TIM BARRY (Manchester)
Discografia border=parole del Pelle

     

  Recensione del  01/02/2009
    

Tim Barry è un nome familiare negli ambienti del punk-rock melodico, ha suonato per decenni con gli Avail un gruppo della Virginia pubblicando tra live e studio una decina di dischi. Ebbene durante quegli anni molti demos e testi buttati lì al caso hanno preso vita e hanno trovato la strada di uno studio di incisione, e Manchester è il risultato di tutto ciò.
Un album speciale, perché siamo in territori folk-roots, talmente oneste e vere da sembrare di ritrovarsi davanti un rodato songwriter che canta dell’America da decenni e decenni. 12 le canzoni sottoposte alla mani amiche di Lance Koehler e con strumentisti, ma soprattutto amici, che hanno trascorso in sua compagnia interminabili serate a suonare non certo nella tradizione folk di Manchester, ma il viaggio è lo stesso che lo porta dall’Arkansas a colorare la California con un tocco leggero, malinconico e autunnale.
Non dimentica il ritmo, anche se il violino, il mandolino e la pedal steel dettano i ritmi alle storie che tesse con una voce forte e incisiva perché sono pur sempre intrise di politica, della condizione dei paesi che posso permettersi tutto a scapito dei più deboli, e su questo la vena pessimistica dei suoi trascorsi è ancora viva e battagliera.
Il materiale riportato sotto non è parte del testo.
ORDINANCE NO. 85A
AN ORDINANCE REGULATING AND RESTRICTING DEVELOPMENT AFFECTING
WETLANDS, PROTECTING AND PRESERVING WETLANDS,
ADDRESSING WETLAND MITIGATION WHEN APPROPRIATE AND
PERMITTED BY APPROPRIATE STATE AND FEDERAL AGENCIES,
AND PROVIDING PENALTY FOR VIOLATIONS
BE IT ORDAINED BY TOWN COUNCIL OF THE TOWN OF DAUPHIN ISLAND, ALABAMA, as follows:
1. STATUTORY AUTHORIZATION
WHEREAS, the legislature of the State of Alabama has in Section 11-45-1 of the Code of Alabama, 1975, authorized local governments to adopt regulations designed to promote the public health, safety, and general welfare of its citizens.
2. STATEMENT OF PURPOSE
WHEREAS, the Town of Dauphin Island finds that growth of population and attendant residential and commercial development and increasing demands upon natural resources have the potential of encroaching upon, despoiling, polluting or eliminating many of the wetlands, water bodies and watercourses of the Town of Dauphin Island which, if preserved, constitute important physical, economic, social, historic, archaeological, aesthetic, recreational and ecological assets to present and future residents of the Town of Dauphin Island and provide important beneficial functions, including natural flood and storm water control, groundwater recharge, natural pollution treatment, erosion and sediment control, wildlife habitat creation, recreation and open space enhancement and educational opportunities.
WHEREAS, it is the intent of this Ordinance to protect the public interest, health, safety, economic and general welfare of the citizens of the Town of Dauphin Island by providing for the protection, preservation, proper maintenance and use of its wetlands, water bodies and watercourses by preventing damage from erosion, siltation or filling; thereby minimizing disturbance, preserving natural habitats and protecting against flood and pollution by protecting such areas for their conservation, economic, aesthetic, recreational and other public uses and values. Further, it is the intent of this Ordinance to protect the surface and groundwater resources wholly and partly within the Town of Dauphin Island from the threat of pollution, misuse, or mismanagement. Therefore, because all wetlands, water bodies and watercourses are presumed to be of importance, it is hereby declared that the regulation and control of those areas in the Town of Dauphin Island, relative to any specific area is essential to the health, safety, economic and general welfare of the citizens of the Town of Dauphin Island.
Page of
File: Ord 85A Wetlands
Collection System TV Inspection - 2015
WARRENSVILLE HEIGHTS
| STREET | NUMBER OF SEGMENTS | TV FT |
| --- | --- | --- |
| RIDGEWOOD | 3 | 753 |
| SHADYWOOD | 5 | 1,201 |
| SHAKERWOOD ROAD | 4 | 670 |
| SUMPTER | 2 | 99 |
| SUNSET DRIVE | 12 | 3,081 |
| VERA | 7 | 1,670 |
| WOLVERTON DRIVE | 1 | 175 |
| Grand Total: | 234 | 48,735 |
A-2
Eccolo allora in On and On con una dolce tromba nelle retrovie oppure nella splendida 5 Twenty 5 dove lo stridere della chitarra accompagna i discorsi sull’economia, il clima, i salari a disegnare un paesaggio con poche speranze dove si preferisce dimenticare per non spezzare la routine quotidiana.
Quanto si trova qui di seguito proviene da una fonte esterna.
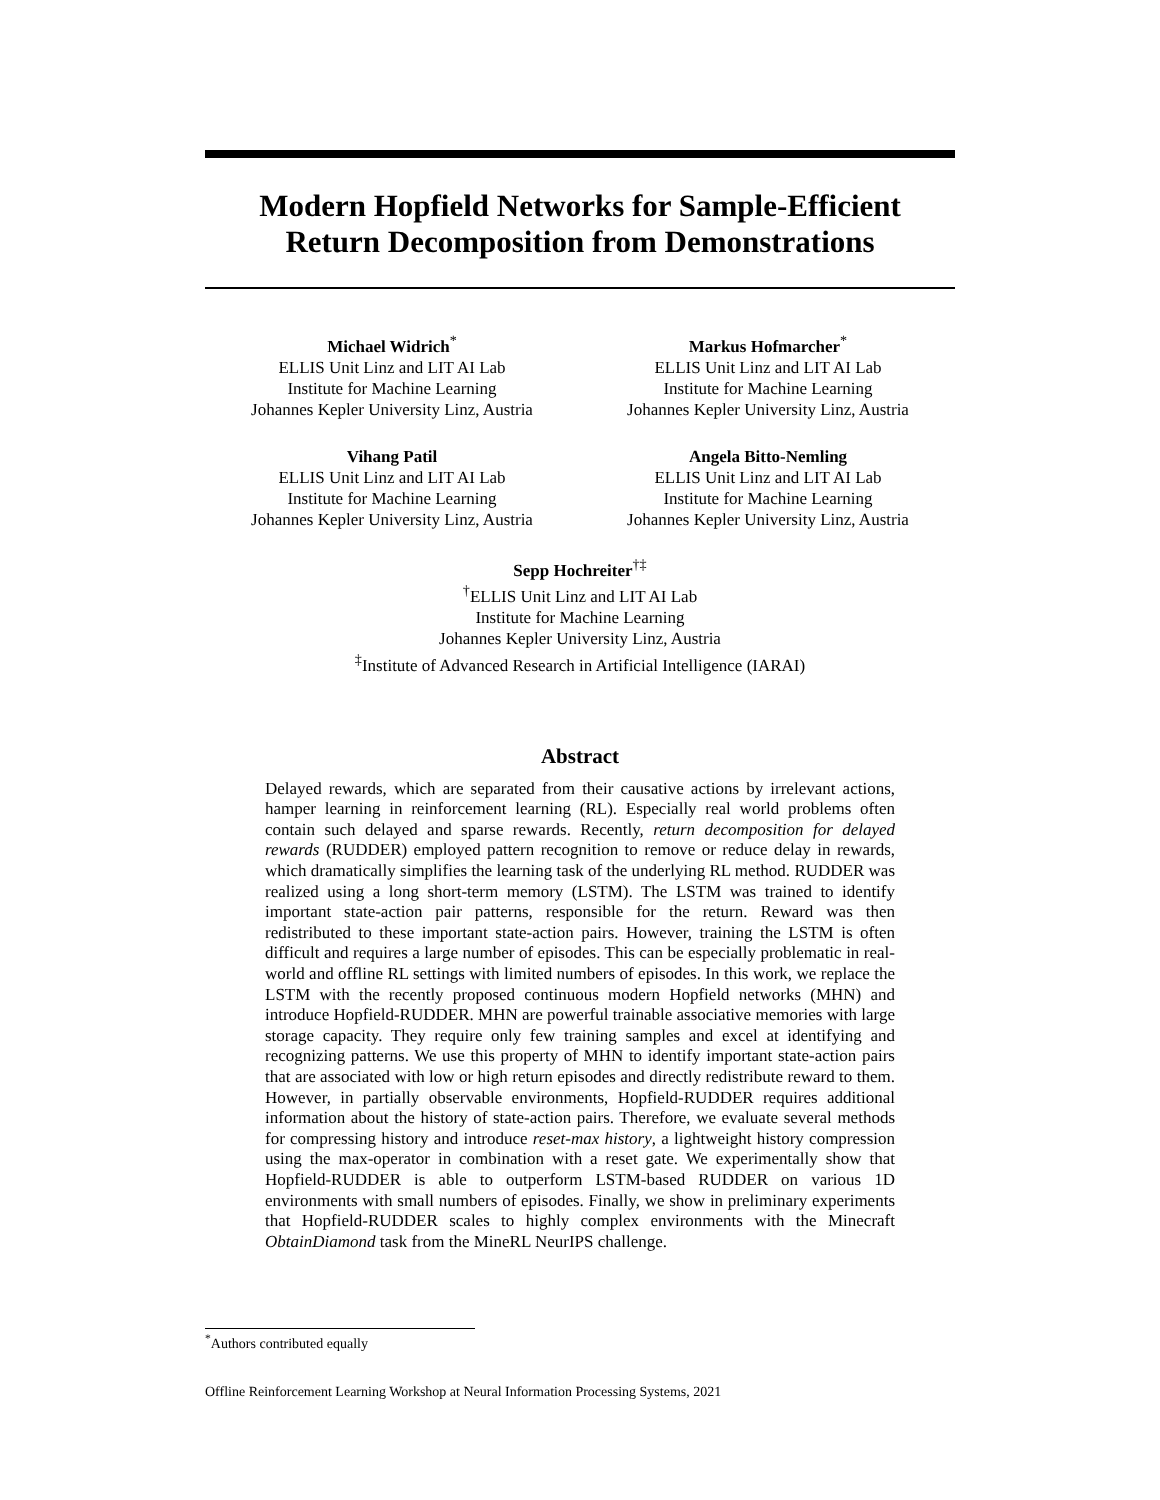Modern Hopfield Networks for Sample-Efficient
Return Decomposition from Demonstrations
Michael Widrich<sup>*</sup>
ELLIS Unit Linz and LIT AI Lab
Institute for Machine Learning
Johannes Kepler University Linz, Austria
Markus Hofmarcher<sup>*</sup>
ELLIS Unit Linz and LIT AI Lab
Institute for Machine Learning
Johannes Kepler University Linz, Austria
Vihang Patil
ELLIS Unit Linz and LIT AI Lab
Institute for Machine Learning
Johannes Kepler University Linz, Austria
Angela Bitto-Nemling
ELLIS Unit Linz and LIT AI Lab
Institute for Machine Learning
Johannes Kepler University Linz, Austria
Sepp Hochreiter<sup>†‡</sup>
<sup>†</sup> ELLIS Unit Linz and LIT AI Lab
Institute for Machine Learning
Johannes Kepler University Linz, Austria
<sup>‡</sup> Institute of Advanced Research in Artificial Intelligence (IARAI)
Abstract
Delayed rewards, which are separated from their causative actions by irrelevant actions, hamper learning in reinforcement learning (RL). Especially real world problems often contain such delayed and sparse rewards. Recently, return decomposition for delayed rewards (RUDDER) employed pattern recognition to remove or reduce delay in rewards, which dramatically simplifies the learning task of the underlying RL method. RUDDER was realized using a long short-term memory (LSTM). The LSTM was trained to identify important state-action pair patterns, responsible for the return. Reward was then redistributed to these important state-action pairs. However, training the LSTM is often difficult and requires a large number of episodes. This can be especially problematic in real-world and offline RL settings with limited numbers of episodes. In this work, we replace the LSTM with the recently proposed continuous modern Hopfield networks (MHN) and introduce Hopfield-RUDDER. MHN are powerful trainable associative memories with large storage capacity. They require only few training samples and excel at identifying and recognizing patterns. We use this property of MHN to identify important state-action pairs that are associated with low or high return episodes and directly redistribute reward to them. However, in partially observable environments, Hopfield-RUDDER requires additional information about the history of state-action pairs. Therefore, we evaluate several methods for compressing history and introduce reset-max history, a lightweight history compression using the max-operator in combination with a reset gate. We experimentally show that Hopfield-RUDDER is able to outperform LSTM-based RUDDER on various 1D environments with small numbers of episodes. Finally, we show in preliminary experiments that Hopfield-RUDDER scales to highly complex environments with the Minecraft ObtainDiamond task from the MineRL NeurIPS challenge.
<sup>*</sup> Authors contributed equally
Offline Reinforcement Learning Workshop at Neural Information Processing Systems, 2021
In This November canta in apertura "Fell this morning, fucked up this whole damn day" e la dice tutta sul suo pessimismo mentre un mandolino e il violino lo seguono nella sua incazzatura, nel senso di ribellione che urlava in apertura nella deliziosa e trascinante Texas Cops per continuare nel folk con punte country della brillante South Hill, dove solo l’esercito resta come unica salvezza per poter guadagnare qualche straccio di soldo.
Il mix mostra qualche sbavatura con l’agreste Sagacity Gone che alza il ritmo ma non l’originalità per poi ritagliarsi un’isola pianistica in Ronnie’s Song che stona parecchio se immediatamente dopo si torna a scorrazzare con i violini deliranti di uno sfavillante country-roots assai energico di C.R.F. (retired) o con i mandolini da festa sfrenata di Tile Work.
Se proprio il piano deve prendere parte al gioco allora lo si preferisce nel delicato e struggente lirismo di 222 per toccare i punti più alti della sua scrittura ‘poetica’ con la toccante ballata Tacoma, lasciando a Raised and Grown il compito di chiudere degnamente il Barry pensiero, Manchester e le sue storie.